The first thing to watch out for if you're thinking of exploring the wilderness from Hessie trailhead is the parking. There's a first parking area that only has space for a dozen cars, and while there's room along the road for more, there's signs warning they'll be towed. We were lucky and found a space someone had just left, but as we hiked in we discovered ample parking if you have a four-wheel vehicle that can make it through a long stream ford. We made it to our first camp without a hitch, and the setting was beautiful, next to a lake, amongst scattered pine trees sitting under the Devil's Thumb mountain. That night the wind was continuous and strong, even sheltered behind a stand of trees.

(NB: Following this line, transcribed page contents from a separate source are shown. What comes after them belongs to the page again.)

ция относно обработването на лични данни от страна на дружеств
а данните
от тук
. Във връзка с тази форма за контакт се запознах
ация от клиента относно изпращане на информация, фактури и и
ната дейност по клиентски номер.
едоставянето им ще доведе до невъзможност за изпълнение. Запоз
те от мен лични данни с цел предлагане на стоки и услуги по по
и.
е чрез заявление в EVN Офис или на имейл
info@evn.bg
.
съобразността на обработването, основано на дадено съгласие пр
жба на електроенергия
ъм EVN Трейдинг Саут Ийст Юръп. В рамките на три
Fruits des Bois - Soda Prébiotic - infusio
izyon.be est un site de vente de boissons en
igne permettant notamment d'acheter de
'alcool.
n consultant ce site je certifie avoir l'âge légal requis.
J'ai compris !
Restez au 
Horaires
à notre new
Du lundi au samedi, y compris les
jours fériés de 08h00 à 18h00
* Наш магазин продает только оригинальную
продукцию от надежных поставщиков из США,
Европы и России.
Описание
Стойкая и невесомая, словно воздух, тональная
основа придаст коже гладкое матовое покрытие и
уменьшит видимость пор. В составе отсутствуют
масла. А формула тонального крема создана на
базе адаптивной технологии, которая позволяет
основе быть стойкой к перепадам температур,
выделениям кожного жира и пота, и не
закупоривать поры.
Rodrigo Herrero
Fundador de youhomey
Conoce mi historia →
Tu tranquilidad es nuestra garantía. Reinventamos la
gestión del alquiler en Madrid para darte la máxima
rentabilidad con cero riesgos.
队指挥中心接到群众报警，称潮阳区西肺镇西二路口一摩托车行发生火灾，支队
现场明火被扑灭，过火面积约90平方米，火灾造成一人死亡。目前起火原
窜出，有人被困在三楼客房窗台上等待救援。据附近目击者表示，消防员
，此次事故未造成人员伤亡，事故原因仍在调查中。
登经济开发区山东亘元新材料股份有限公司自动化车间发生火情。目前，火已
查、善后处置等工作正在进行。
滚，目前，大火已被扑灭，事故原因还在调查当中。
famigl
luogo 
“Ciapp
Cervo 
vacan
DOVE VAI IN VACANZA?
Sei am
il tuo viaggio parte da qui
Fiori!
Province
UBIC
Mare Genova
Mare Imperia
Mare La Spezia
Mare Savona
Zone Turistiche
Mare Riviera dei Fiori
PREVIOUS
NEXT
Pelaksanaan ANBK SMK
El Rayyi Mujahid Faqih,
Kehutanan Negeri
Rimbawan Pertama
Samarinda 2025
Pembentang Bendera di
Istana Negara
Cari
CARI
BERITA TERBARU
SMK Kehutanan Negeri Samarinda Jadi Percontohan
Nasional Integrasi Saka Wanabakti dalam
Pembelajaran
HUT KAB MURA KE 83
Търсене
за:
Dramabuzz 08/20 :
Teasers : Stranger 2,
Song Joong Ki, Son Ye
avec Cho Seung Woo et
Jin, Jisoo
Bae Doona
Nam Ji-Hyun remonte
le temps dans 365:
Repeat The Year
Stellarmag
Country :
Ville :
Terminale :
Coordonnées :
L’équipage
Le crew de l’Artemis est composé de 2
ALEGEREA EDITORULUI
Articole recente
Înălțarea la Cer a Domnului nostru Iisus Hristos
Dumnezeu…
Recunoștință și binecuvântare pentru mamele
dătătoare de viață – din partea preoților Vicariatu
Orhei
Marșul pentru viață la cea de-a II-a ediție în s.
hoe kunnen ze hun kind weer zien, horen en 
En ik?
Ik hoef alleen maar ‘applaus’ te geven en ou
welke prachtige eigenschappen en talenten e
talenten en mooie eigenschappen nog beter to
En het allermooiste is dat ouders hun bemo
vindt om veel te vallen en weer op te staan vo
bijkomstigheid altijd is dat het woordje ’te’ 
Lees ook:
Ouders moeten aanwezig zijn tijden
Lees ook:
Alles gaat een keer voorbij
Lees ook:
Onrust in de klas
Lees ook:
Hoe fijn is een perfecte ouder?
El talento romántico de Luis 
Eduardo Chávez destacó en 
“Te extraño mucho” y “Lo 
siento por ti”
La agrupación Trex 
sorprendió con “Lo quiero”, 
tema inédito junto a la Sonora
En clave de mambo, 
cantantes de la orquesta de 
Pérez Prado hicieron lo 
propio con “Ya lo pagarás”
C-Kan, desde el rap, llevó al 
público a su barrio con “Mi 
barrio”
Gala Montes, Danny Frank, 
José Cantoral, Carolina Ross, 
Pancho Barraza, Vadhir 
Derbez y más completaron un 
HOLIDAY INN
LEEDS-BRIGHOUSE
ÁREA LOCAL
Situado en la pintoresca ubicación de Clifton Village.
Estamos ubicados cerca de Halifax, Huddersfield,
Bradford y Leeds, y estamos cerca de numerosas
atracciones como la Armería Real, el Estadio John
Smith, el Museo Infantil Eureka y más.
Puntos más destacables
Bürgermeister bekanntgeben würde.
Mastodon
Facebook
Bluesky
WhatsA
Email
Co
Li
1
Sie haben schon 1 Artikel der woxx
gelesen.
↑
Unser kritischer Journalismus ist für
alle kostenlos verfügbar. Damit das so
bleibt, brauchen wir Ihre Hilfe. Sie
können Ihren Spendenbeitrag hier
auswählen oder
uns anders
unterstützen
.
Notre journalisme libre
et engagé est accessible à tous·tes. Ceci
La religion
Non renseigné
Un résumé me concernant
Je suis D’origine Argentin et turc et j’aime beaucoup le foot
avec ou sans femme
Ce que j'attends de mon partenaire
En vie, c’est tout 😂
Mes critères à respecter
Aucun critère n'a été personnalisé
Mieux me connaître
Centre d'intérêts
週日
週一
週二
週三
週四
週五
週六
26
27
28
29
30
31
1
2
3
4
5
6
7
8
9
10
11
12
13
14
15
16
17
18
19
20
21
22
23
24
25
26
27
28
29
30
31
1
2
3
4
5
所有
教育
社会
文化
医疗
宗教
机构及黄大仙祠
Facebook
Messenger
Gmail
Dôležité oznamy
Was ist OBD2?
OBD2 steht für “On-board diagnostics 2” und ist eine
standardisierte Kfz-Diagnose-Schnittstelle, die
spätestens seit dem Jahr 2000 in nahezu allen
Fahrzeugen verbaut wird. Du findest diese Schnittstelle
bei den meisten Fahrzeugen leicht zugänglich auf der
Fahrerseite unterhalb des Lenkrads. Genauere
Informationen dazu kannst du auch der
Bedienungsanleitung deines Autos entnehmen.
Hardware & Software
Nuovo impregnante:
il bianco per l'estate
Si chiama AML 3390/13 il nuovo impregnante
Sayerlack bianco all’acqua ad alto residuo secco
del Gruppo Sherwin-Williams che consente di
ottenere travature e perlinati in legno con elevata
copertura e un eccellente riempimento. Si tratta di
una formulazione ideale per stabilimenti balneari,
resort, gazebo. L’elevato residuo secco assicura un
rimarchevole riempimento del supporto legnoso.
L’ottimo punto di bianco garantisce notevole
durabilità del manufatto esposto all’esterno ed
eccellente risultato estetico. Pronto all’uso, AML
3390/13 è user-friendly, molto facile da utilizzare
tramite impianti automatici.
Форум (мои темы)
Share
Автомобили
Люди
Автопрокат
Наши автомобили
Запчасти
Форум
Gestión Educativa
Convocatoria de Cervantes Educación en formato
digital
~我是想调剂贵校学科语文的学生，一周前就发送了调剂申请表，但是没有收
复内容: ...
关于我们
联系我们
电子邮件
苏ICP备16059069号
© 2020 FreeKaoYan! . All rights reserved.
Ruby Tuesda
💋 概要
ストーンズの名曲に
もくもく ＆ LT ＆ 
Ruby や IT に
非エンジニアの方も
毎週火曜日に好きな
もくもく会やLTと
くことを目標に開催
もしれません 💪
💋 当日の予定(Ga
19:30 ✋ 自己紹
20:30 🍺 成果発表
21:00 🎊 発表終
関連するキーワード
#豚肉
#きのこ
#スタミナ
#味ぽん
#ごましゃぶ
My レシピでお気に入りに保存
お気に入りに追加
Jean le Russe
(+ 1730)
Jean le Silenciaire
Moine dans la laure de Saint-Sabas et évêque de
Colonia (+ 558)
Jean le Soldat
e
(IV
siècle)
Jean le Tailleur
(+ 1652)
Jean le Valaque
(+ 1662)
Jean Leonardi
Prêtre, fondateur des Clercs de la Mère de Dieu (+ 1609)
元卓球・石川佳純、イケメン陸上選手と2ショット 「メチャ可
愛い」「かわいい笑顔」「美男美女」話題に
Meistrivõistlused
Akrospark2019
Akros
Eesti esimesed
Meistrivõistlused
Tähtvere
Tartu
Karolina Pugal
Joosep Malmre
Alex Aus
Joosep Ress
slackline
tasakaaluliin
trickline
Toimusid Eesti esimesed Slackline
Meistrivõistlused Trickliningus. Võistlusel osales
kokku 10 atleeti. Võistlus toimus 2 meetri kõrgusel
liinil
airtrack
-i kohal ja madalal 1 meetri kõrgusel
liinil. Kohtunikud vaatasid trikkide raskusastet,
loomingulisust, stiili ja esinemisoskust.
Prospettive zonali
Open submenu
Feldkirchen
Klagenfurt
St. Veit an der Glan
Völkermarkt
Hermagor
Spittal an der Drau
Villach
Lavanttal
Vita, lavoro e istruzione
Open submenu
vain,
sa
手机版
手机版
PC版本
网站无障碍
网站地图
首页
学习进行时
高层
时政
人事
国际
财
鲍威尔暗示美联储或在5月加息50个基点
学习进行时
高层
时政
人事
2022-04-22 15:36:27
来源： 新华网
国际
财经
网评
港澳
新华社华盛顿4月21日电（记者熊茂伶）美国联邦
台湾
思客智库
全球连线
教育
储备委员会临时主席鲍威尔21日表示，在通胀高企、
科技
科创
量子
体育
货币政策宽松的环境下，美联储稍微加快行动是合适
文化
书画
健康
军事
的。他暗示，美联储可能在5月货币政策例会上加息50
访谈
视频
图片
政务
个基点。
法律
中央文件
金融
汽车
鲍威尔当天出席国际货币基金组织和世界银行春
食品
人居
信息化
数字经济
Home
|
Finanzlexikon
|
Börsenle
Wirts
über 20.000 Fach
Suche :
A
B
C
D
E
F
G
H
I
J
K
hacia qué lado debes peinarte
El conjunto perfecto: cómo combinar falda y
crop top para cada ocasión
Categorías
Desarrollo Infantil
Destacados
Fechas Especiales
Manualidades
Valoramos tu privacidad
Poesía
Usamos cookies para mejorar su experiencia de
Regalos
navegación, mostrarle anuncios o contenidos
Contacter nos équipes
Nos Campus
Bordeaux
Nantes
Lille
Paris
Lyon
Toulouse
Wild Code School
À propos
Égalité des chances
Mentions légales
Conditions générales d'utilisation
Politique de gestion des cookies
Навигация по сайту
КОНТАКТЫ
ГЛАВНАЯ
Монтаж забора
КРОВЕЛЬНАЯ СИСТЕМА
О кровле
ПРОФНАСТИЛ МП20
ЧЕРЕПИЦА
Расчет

In the morning we set out to complete the final thousand feet of climbing to Devil's Thumb Pass on the Divide. The trail was steep and a bit treacherous towards the end, but we were a stones-throw from the top when we hit the ice. At first we explored clambering over, but the surface was too slick. Next we scrambled over the scree to work our way it. After slipping out of my pack I was able to make it around, and halfway along the top, but had to admit defeat. With our 30 pound rucksacks, a 500 foot drop and the strong winds it was just beyond our abilities to manage safely. We chatted with another pair of hikers as we dropped back to eat our lunch, and were within earshot as they planned their attack. It took them about 30 minutes, but they managed to work their way around, and later on we met another group who'd tackled it a couple of years ago who took the same route. We're still pretty frustrated we couldn't manage it ourselves, we were so close to making the divide, so we're already planning another attempt.

Feeling pretty dejected, we headed back down the trail almost back to the trailhead, and then cut up Kings Lake trail to camp that night.

Kingslake
It was hard to stay downhearted in somewhere so beautiful, and on our final day we had an amazing series of views as we climbed up to the divide along Kings Lake trail, the route we would have been taking back had everything gone to plan. Near the top we took a spur trail to Betty and Bob lakes, just below the Continental Divide at about 12,000 feet:

Bettylake 

We actually ended up working quite a bit harder than we would have doing the loop, hiking up and down to the Divide twice rather than cutting along it on the High Lonesome trail, but it was worth it to experience the world up there. Even in mid-August the winter seems close, with the flowers blooming like it's just turned spring and the most amazing mushrooms sprouting from the damp ground. We were lucky enough to have clear weather so we could see way out onto the plains, and deep into the Rockies. Despite our aching legs after the hike down, it left us wanting to return.